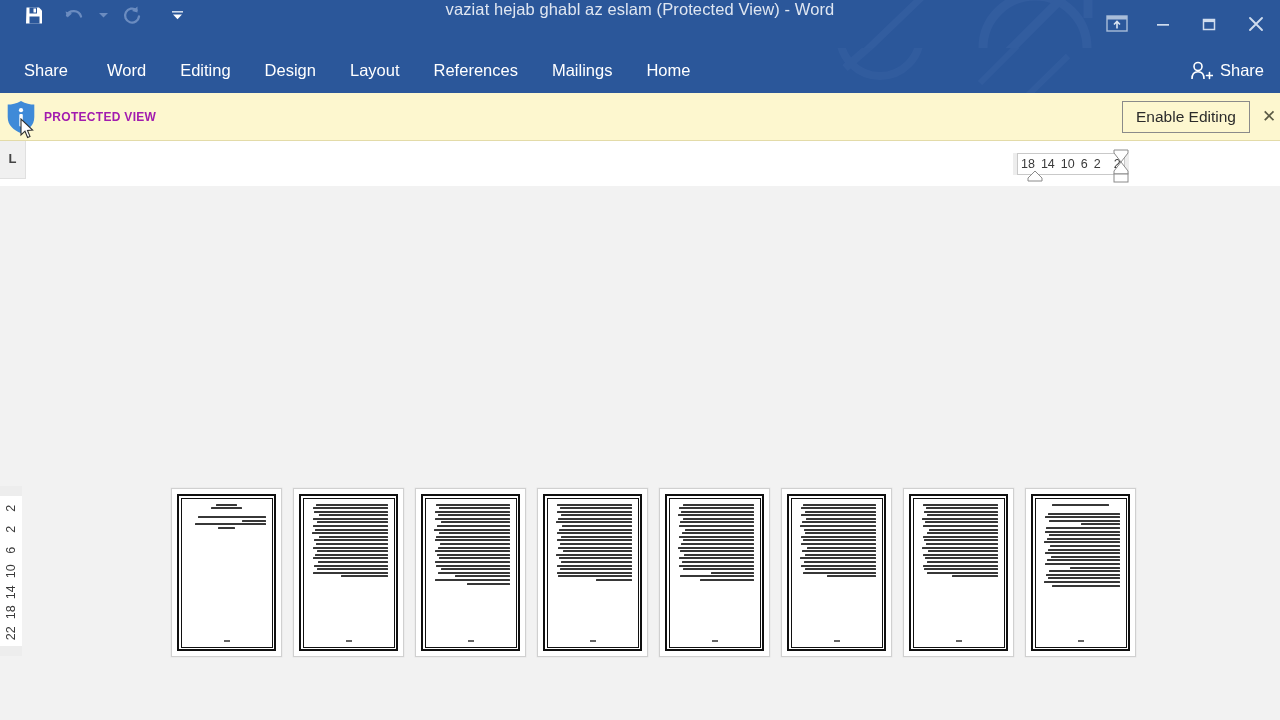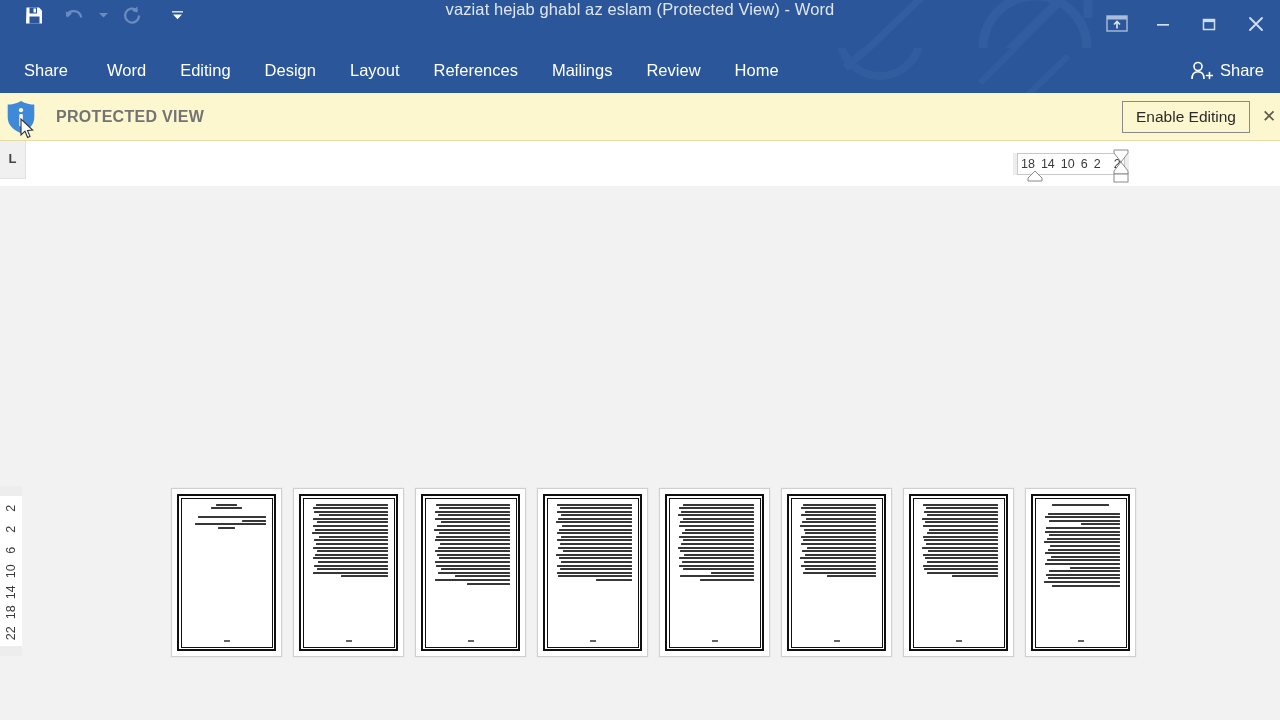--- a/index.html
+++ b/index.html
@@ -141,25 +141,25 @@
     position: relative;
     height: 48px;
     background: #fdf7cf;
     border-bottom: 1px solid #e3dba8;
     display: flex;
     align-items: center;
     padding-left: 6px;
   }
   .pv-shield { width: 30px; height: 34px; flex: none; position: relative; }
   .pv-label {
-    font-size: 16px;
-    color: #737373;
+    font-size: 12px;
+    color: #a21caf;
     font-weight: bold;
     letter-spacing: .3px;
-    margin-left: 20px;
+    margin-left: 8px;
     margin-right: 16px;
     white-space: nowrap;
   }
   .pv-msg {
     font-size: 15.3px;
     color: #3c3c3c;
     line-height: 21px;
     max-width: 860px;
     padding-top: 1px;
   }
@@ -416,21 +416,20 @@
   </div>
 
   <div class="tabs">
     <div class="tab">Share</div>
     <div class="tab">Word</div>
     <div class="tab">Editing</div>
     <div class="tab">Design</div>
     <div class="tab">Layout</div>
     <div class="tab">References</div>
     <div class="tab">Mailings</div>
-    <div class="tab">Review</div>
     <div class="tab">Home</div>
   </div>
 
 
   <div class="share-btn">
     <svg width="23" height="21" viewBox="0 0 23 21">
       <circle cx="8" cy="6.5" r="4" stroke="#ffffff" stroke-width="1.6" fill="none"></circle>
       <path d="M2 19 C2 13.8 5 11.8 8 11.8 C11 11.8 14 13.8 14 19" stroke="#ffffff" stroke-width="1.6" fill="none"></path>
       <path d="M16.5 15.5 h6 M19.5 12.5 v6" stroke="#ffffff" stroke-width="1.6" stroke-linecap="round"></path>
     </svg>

* [Your instructions]:
Give the lines again exactly, beginning with the first line of the records above and ending with the line that contains "color: #3c3c3c;", and include no pictures.

* [Response to this task]:
--- a/index.html
+++ b/index.html
@@ -141,25 +141,25 @@
     position: relative;
     height: 48px;
     background: #fdf7cf;
     border-bottom: 1px solid #e3dba8;
     display: flex;
     align-items: center;
     padding-left: 6px;
   }
   .pv-shield { width: 30px; height: 34px; flex: none; position: relative; }
   .pv-label {
-    font-size: 16px;
-    color: #737373;
+    font-size: 12px;
+    color: #a21caf;
     font-weight: bold;
     letter-spacing: .3px;
-    margin-left: 20px;
+    margin-left: 8px;
     margin-right: 16px;
     white-space: nowrap;
   }
   .pv-msg {
     font-size: 15.3px;
     color: #3c3c3c;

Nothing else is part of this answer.